Aldus vastgesteld in de vergadering van de raad van de gemeente Zoetermeer; 28 november 2016,

Voorzitter

Griffier

TOELICHTING VERORDENING KWALITEIT MILIEUGERELATEERD(E) VERGUNNINGVERLENING, TOEZICHT EN HANDHAVING

Deze verordening regelt de kwaliteit van de door de Omgevingsdienst Haaglanden, in opdracht van het college van burgemeester en wethouders, uitgevoerde vergunningverlening, toezicht en handhaving (VTH) van het omgevingsrecht.

De verordening verbindt inhoudelijke ambities voor kwaliteit aan bestaande, deels in ontwikkeling zijnde, andere kaders die door procedurele of inhoudelijke normering van vergunningverlening, toezicht en handhaving bijdragen aan deze kwaliteit. Denk bijvoorbeeld aan de Gemeentewet, de Provinciewet, de Wet algemene bepalingen omgevingsrecht (Wabo), de Wet milieubeheer, de Algemene wet bestuursrecht en de Wet gemeenschappelijke regelingen.

In de praktijk zijn bovendien verschillende kaders gebruikelijk voor het beoordelen van de kwaliteit van de omgevingsdienst. Vertrekpunt zijn de Kwaliteitscriteria 2.1 (die zijn verankerd in artikel 4). Deze zijn ontwikkeld en worden toegepast met als doel de kwaliteit van vergunningverlening, toezicht en handhaving te waarborgen en te bevorderen.

● Aangeleverde gegevens:
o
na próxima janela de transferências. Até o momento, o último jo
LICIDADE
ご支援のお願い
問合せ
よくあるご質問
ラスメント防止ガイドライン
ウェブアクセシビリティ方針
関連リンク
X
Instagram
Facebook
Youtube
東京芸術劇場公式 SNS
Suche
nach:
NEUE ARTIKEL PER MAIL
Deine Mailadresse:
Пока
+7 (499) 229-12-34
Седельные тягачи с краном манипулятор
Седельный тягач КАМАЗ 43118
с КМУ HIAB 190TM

---

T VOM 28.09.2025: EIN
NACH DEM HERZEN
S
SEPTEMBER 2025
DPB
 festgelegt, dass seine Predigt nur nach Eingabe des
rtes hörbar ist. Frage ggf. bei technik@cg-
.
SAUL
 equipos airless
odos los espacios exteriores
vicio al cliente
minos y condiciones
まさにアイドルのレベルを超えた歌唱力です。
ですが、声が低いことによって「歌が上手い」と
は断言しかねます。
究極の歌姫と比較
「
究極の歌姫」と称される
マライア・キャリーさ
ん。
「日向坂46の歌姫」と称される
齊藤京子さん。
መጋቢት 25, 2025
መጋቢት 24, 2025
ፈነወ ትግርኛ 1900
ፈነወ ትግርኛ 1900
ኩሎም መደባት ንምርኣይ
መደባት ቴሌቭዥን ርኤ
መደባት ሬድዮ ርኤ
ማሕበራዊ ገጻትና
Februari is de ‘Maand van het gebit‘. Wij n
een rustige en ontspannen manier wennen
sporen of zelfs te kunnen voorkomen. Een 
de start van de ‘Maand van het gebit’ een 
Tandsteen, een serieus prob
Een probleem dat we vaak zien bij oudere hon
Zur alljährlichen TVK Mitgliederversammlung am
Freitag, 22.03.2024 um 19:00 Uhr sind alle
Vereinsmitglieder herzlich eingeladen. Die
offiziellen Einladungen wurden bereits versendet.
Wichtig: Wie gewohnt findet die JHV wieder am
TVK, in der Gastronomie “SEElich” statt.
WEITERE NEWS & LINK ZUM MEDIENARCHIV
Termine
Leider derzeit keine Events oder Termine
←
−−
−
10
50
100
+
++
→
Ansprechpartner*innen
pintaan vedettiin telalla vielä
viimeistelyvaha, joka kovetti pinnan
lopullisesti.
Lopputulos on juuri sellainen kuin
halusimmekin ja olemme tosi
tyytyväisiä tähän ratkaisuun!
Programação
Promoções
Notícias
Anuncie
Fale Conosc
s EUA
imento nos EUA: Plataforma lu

* * *

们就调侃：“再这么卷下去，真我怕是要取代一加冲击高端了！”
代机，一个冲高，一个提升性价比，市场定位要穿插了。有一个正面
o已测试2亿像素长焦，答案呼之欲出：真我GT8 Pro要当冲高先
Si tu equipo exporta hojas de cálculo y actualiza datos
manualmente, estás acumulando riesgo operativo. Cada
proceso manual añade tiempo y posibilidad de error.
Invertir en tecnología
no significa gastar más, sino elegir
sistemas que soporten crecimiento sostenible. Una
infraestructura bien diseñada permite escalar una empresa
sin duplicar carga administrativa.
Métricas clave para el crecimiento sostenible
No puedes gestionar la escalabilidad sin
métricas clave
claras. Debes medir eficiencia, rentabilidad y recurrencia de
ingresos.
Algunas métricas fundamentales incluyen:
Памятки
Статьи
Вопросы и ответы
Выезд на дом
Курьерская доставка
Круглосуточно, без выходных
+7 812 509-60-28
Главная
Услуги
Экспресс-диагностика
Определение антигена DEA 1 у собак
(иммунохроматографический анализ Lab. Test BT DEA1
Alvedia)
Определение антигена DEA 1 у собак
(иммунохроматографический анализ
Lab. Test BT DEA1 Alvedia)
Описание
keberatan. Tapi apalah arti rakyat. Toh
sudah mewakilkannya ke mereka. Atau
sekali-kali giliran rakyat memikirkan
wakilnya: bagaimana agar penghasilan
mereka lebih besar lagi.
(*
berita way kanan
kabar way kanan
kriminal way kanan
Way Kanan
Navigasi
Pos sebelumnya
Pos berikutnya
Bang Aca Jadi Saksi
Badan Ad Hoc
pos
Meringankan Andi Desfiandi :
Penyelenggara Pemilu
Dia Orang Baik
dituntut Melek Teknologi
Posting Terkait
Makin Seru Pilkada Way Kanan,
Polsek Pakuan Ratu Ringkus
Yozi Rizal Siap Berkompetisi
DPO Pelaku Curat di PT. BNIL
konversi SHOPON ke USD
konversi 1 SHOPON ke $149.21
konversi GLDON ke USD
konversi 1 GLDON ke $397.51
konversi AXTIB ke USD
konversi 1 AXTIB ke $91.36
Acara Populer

● Opdracht: Zet de toelichting bij de verordening over de kwaliteit van vergunningverlening, toezicht en handhaving voort, te beginnen na de laatste zin van het fragment.

● Antwoord:
Deze verordening is een blijvend kader voor het bevorderen, beoordelen en borgen van de kwaliteit. Blijvende goede verrichtingen in dit kader vergen meer dan regels alleen. Zo zullen de bestaande Kwaliteitscriteria 2.1 na verloop van tijd, gelet op wijzigingen in de omringende wetgeving en met het oog op de brede reikwijdte die ze krijgen met deze verordening, een levend instrument blijven. Dit betekent dat ze op termijn in brede samenwerking met andere gemeenten en provincies en omgevingsdiensten geactualiseerd moeten worden.

Deze verordening beoogt zo veel mogelijk aan te sluiten bij bestaande rapportage- en informatiestromen, op basis van het Besluit omgevingsrecht en de organieke wetgeving en introduceert geen nieuwe rapportageverplichtingen maar vereist wel extra input voor bestaande rapportages.

 

Hieronder volgt artikelsgewijs een toelichting.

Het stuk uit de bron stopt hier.